Today's Daily Lesson comes from James chapter 3 verses 1 through 5:
Not many of you should become teachers, my brothers and sisters, for you know that we who teach will be judged with greater strictness. 2For all of us make many mistakes. Anyone who makes no mistakes in speaking is perfect, able to keep the whole body in check with a bridle. 3If we put bits into the mouths of horses to make them obey us, we guide their whole bodies. 4Or look at ships: though they are so large that it takes strong winds to drive them, yet they are guided by a very small rudder wherever the will of the pilot directs.5So also the tongue is a small member, yet it boasts of great exploits.

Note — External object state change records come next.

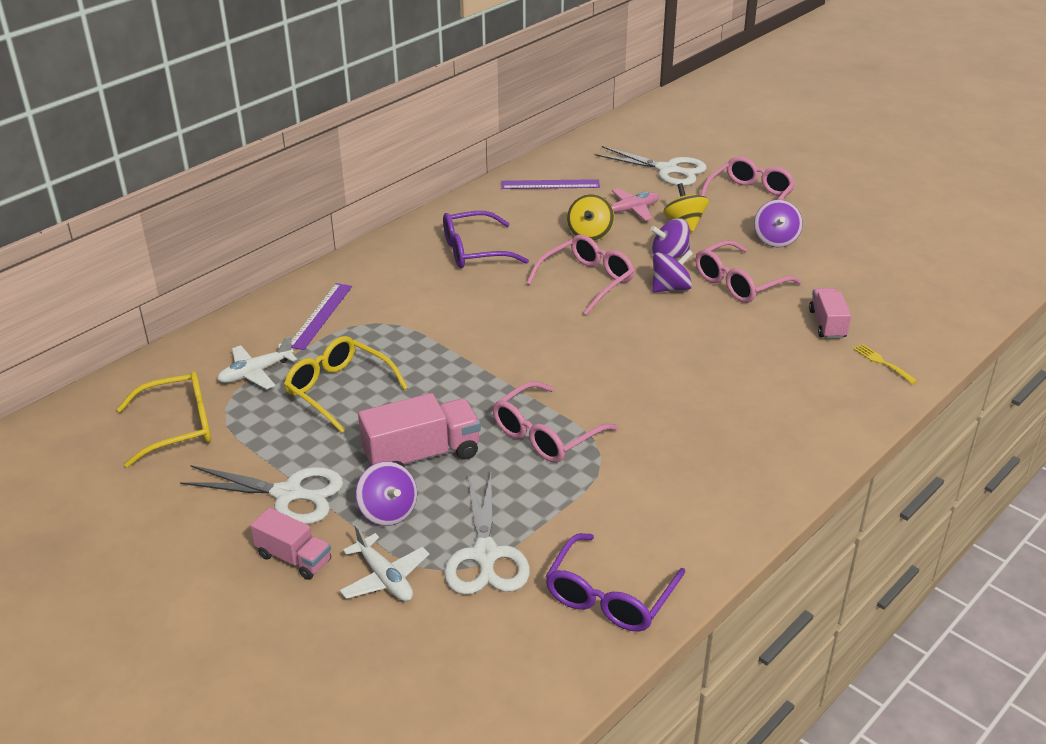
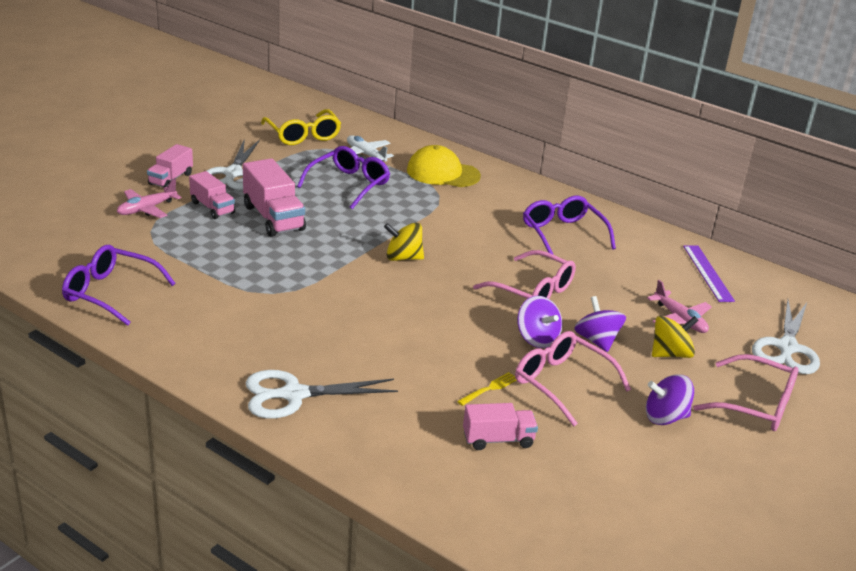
camera: 80 degrees right, 5 degrees down
yellow glasses [284,336,408,433] -> purple glasses [297,146,390,209]
purple ruler [291,283,352,350] -> yellow cap [407,145,481,187]
white plane [339,525,429,601] -> pink plane [117,179,181,218]
purple spinning top [356,461,417,526] -> pink truck [189,171,235,219]
white scissors [444,473,530,595] -> white scissors moved to [245,370,398,419]
pink glasses [493,381,618,463] -> none
yellow spinning top [567,194,614,241] -> yellow spinning top moved to [384,223,424,261]
yellow fork [854,344,917,384] -> yellow fork moved to [457,372,517,406]

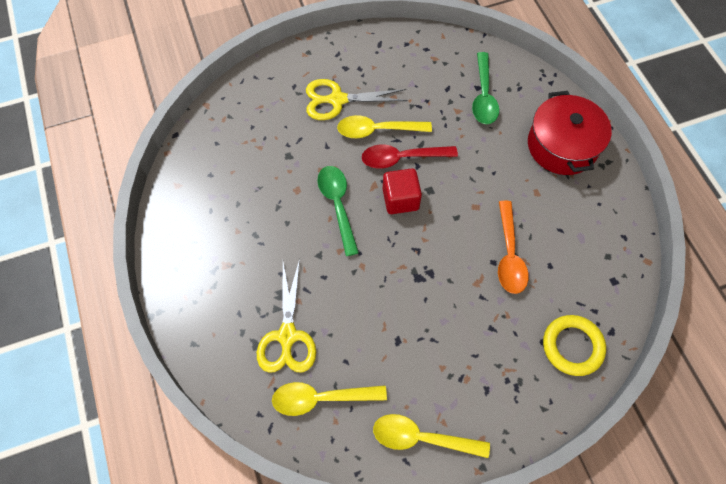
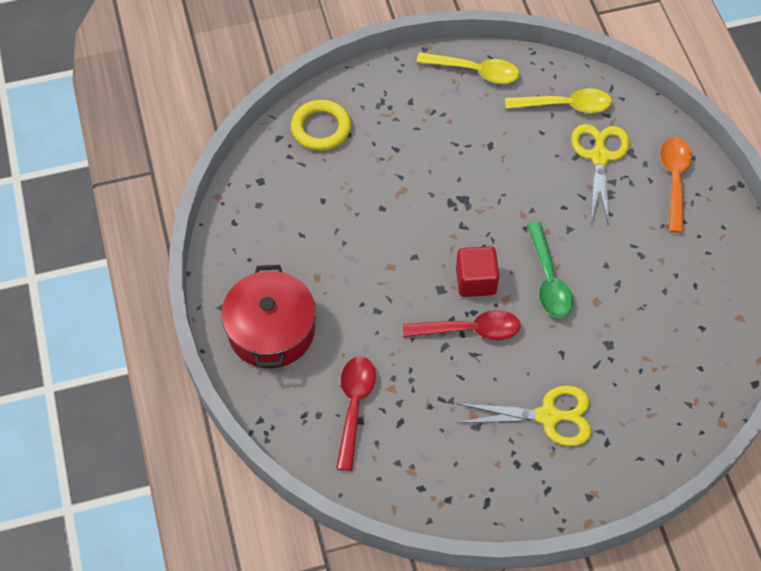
camera: 175 degrees left, 5 degrees down
yellow spoon [337,115,432,138] -> none
green spoon [472,52,499,124] -> red spoon [336,356,376,471]
orange spoon [498,201,529,294] -> orange spoon moved to [660,138,692,233]

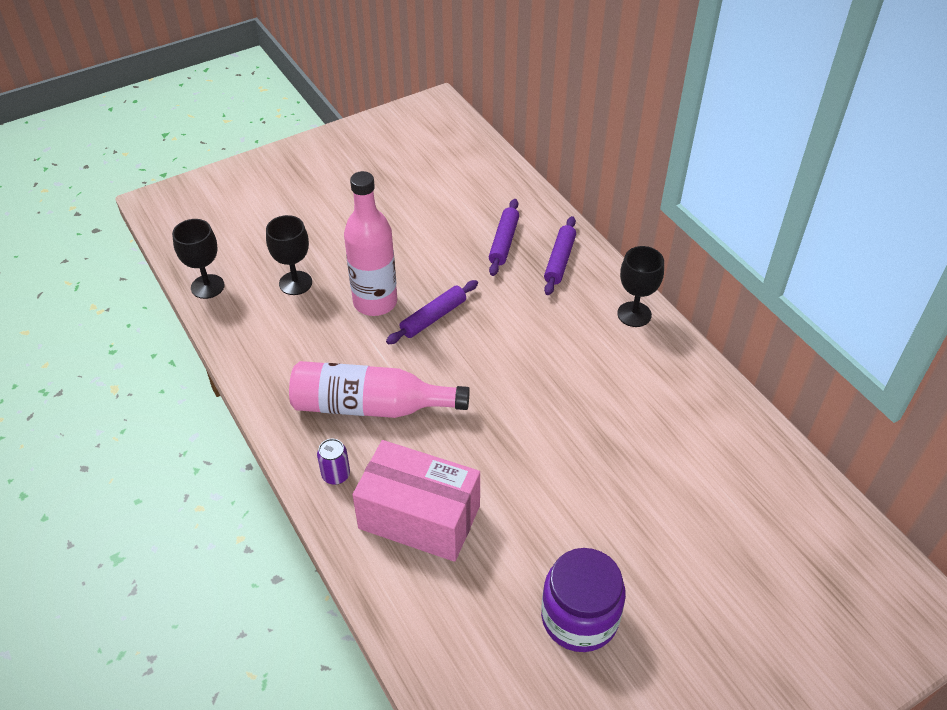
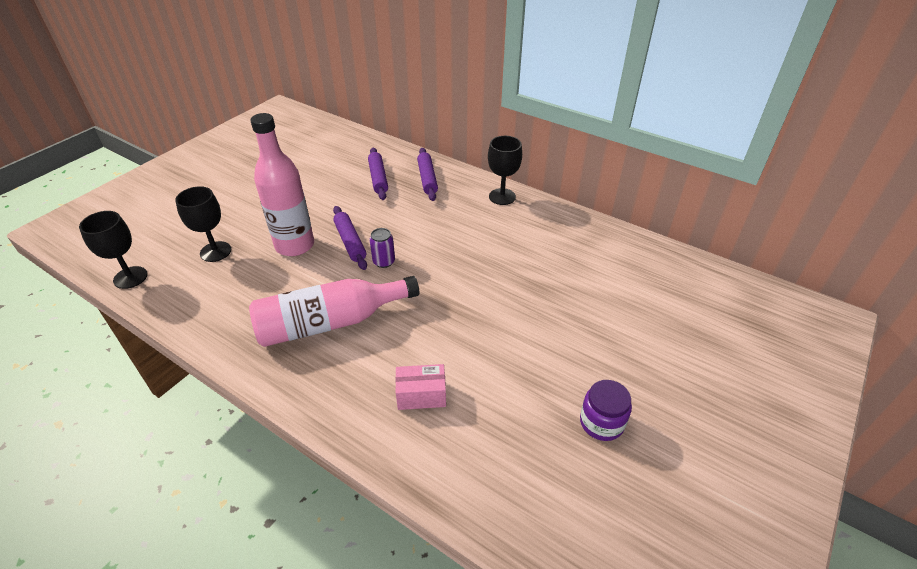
camera: 25 degrees left, 5 degrees down
purple can [317,439,350,485] -> purple can moved to [369,228,395,268]
pink box [352,440,480,562] -> pink box [395,364,446,410], size x0.48
purple rolling pin [386,280,478,344] -> purple rolling pin turned 45 degrees counterclockwise [333,206,367,270]
purple jar [541,548,626,652] -> purple jar [580,380,632,441], size x0.62

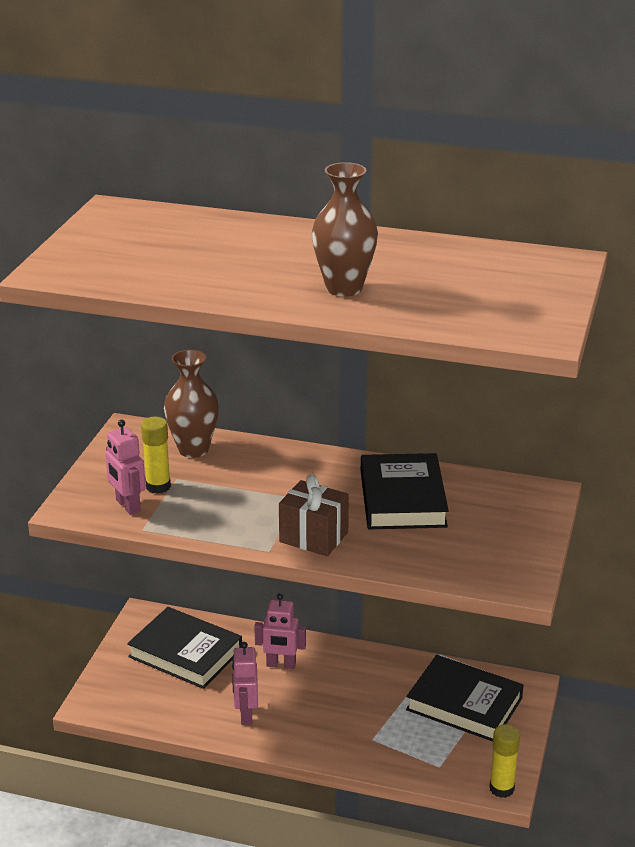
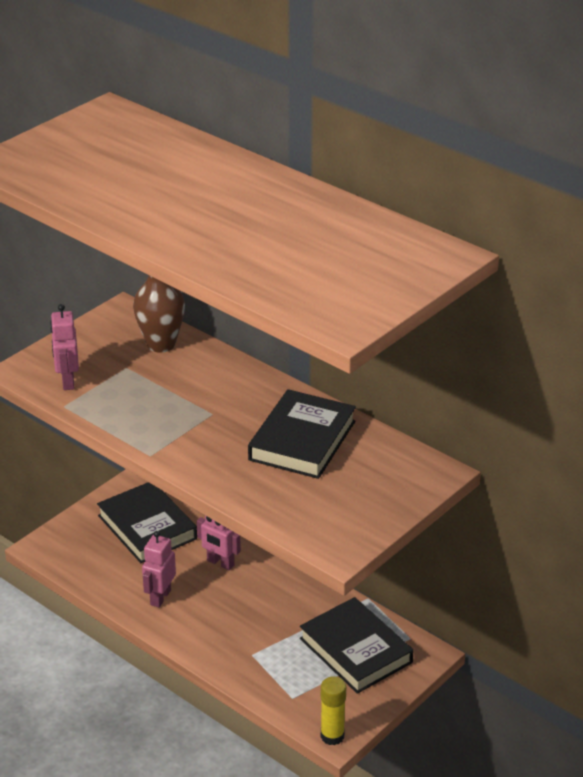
camera: 25 degrees right, 5 degrees up
yellow glue stick [141,417,171,494] -> none
brown gift [279,474,349,556] -> none
brown vase [312,162,378,297] -> none

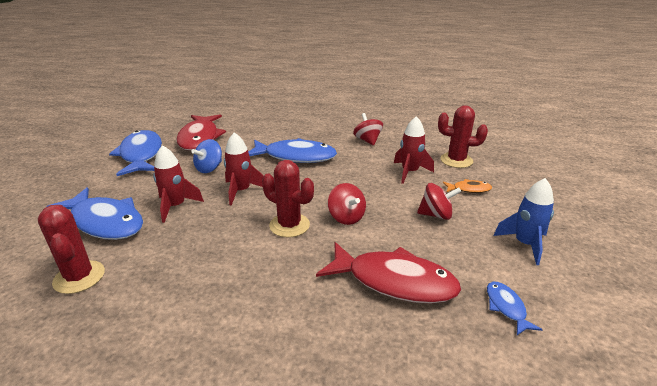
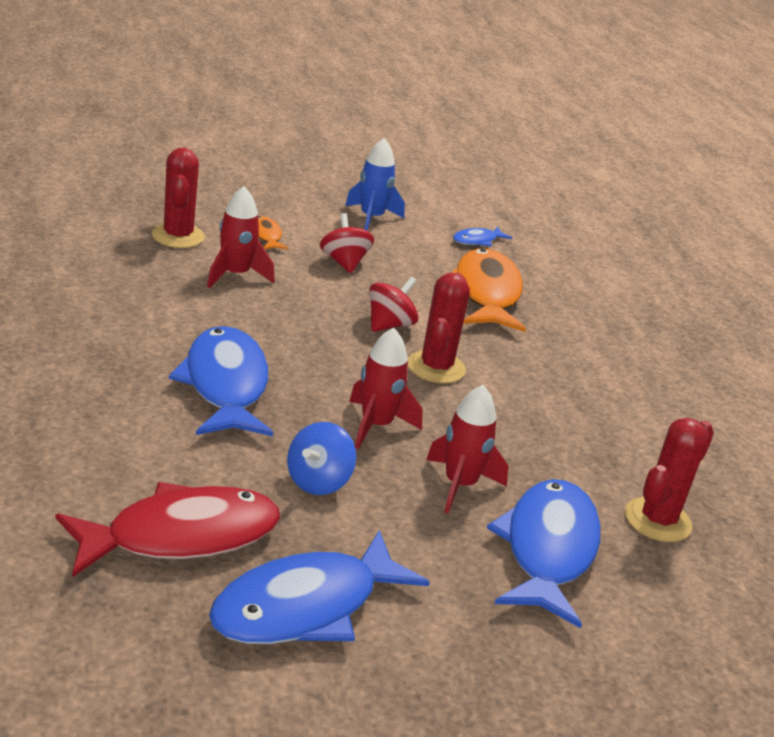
camera: 115 degrees left, 0 degrees up
blue spinning top [191,139,222,173] -> blue spinning top turned 105 degrees clockwise [287,422,356,495]
red fish [316,242,461,304] -> orange fish [451,248,526,332]
red spinning top [353,113,383,146] -> none

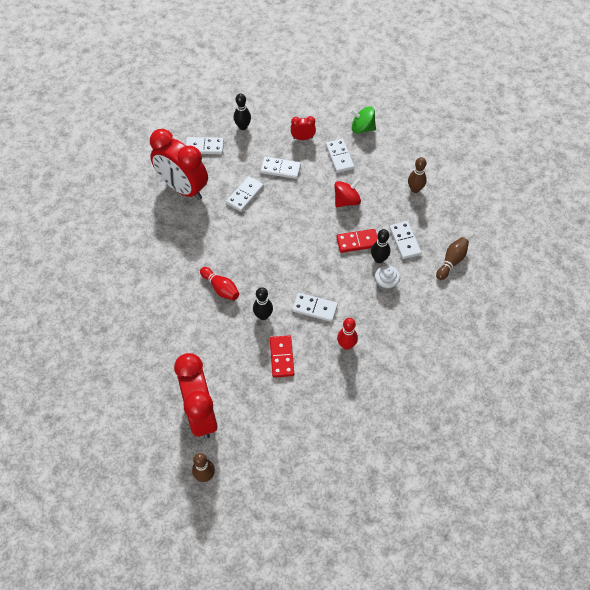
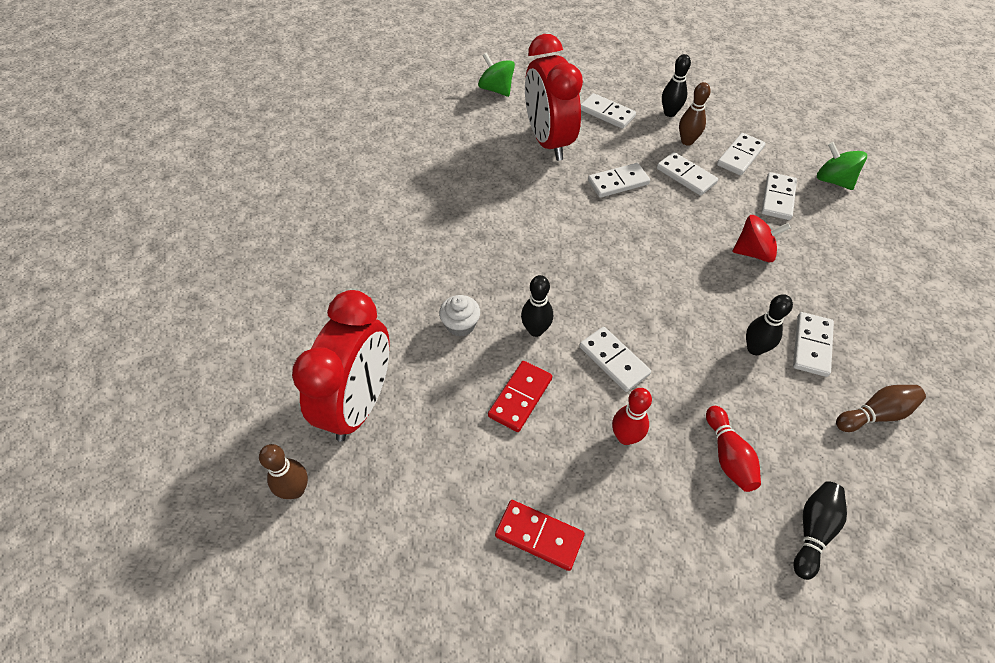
camera: 35 degrees right, 5 degrees down
red bowling pin [200,267,239,300] -> red bowling pin moved to [706,406,761,492]
red clock [291,116,316,140] -> white domino [717,133,766,176]
red domino [336,229,378,253] -> red domino moved to [495,500,585,571]
white cupcake [375,265,400,291] -> white cupcake moved to [439,295,480,336]
brown bowling pin [408,157,427,193] -> brown bowling pin moved to [679,82,711,146]
none -> green spinning top [478,53,515,97]
none -> black bowling pin [793,481,847,580]

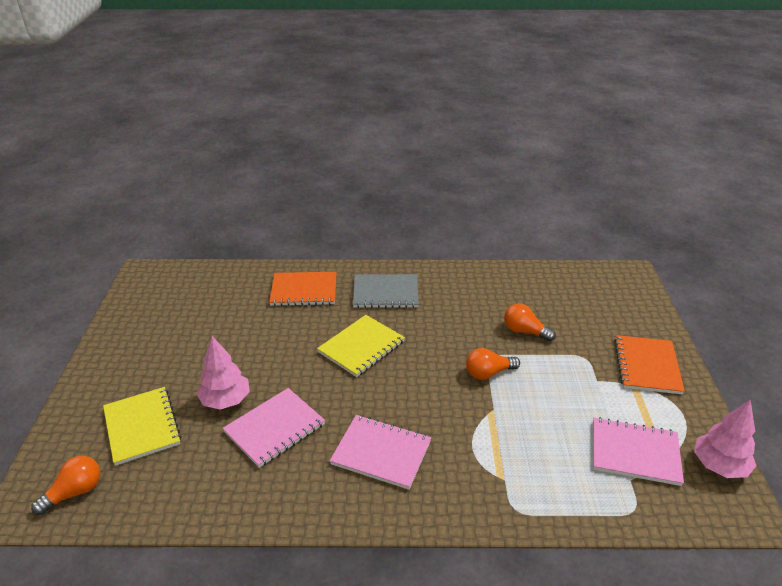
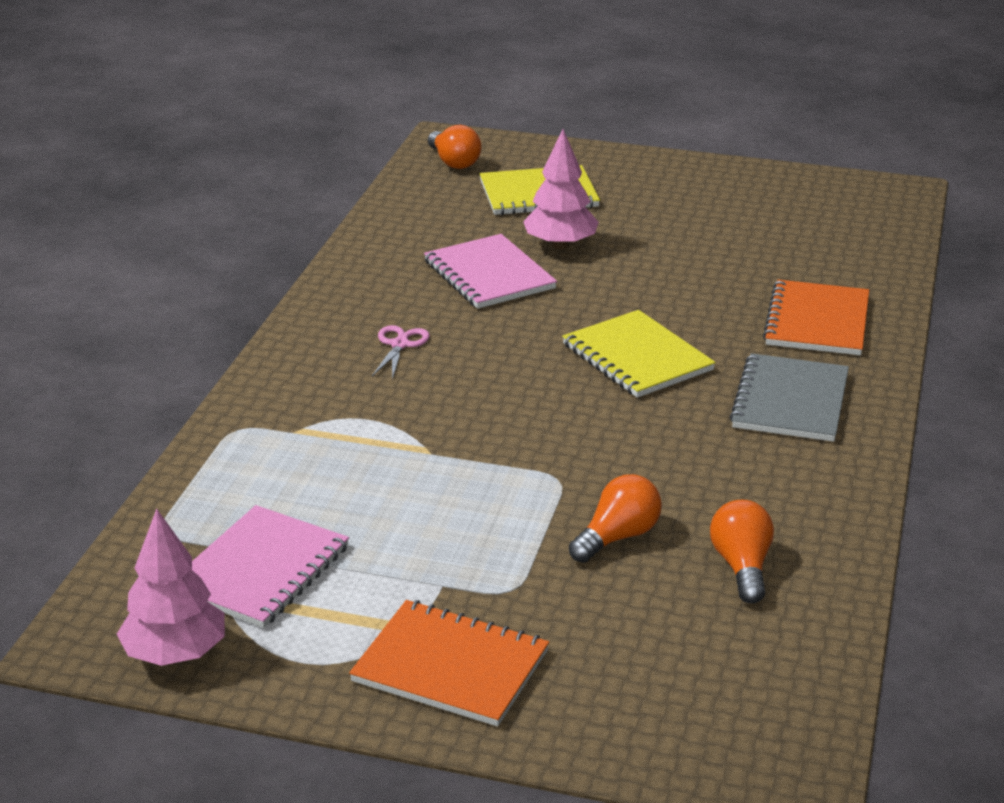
camera: 105 degrees right, 5 degrees down
pink notebook [330,415,432,490] -> pink scissors [372,325,430,380]
orange light bulb [466,348,520,380] -> orange light bulb moved to [710,500,774,604]

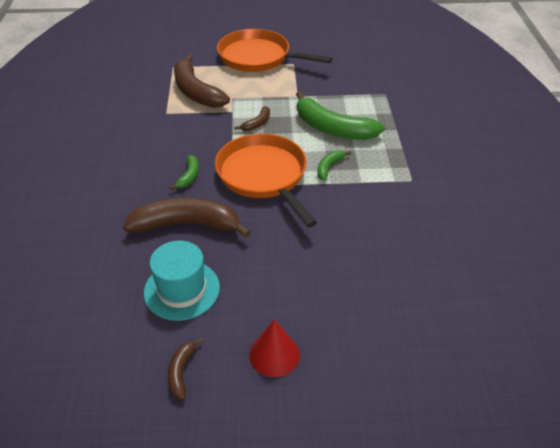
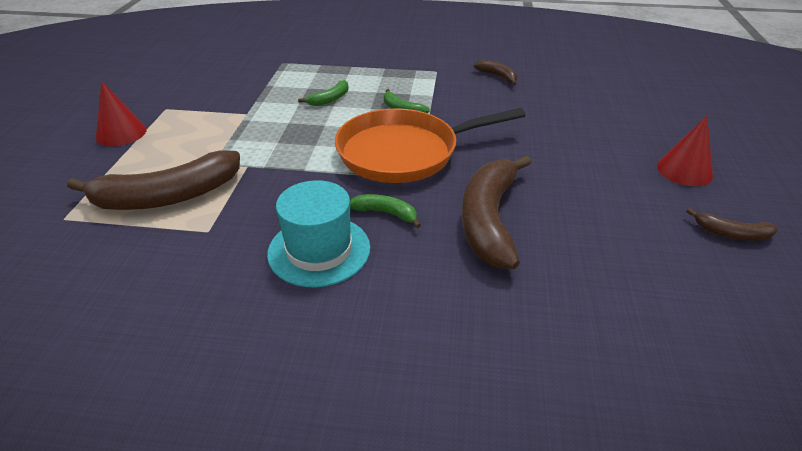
camera: 80 degrees left, 5 degrees down
turquoise hat [144,240,220,321] -> turquoise hat moved to [267,180,370,287]
orange pan [217,29,333,72] -> red cone [96,81,147,146]
brown banana [234,106,270,131] -> brown banana moved to [474,60,517,85]
green banana [296,91,385,140] -> green banana [298,80,349,106], size x0.46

Last week before the move something incredible arrived: a letter from my fifth grade homeroom teacher and favorite teacher of all time, Marilyn Jamison or, as I knew her over a quarter of a century ago, "Mrs. J".
I've written about Mrs. J before here, talking about how her favorite saying, "Count your blessings," has stuck with me all these years. What else stuck was her hugely life-affirming spirit. She was a wise and encouraging woman and at a very awkward age of 10 or 11, she helped us all see the best in ourselves.
Apparently she's still doing it.
Mrs. J has been keeping up with me in recent years and got wind that I was headed to Fort Worth. The letter was a congratulations and also a kind of blessing, naming the qualities she saw in me as a student and assuring me of God's call upon my life.
Is it any wonder why she has always, always been my favorite?
I don't know how many teachers I had over the years. Some, like Mrs. J, were positive and affirming, others were belittling and even abusive. In any case, I think on it and see just what a difference a teacher can make -- for good or for ill. They can keep a a smoldering wick alive or break a fragile and bruised reed. There is so much in their words. There is so much in one little word. Like the rudder in today's Lesson, they are small but can determine the direction of the whole ship.
A lot was on the line when I first walked into Mrs. J's fifth grade classroom at Whiteside Elementary School. I would soon get my first pimple, sit for my first (and last) ill-fated perm, and have my first (not last) kiss. Mrs. J guided me through it. Her words of love and encouragement and life-affirmation still guide me.
So yes, Mrs. J, I do still count my blessings. And I want you to know that I count you double.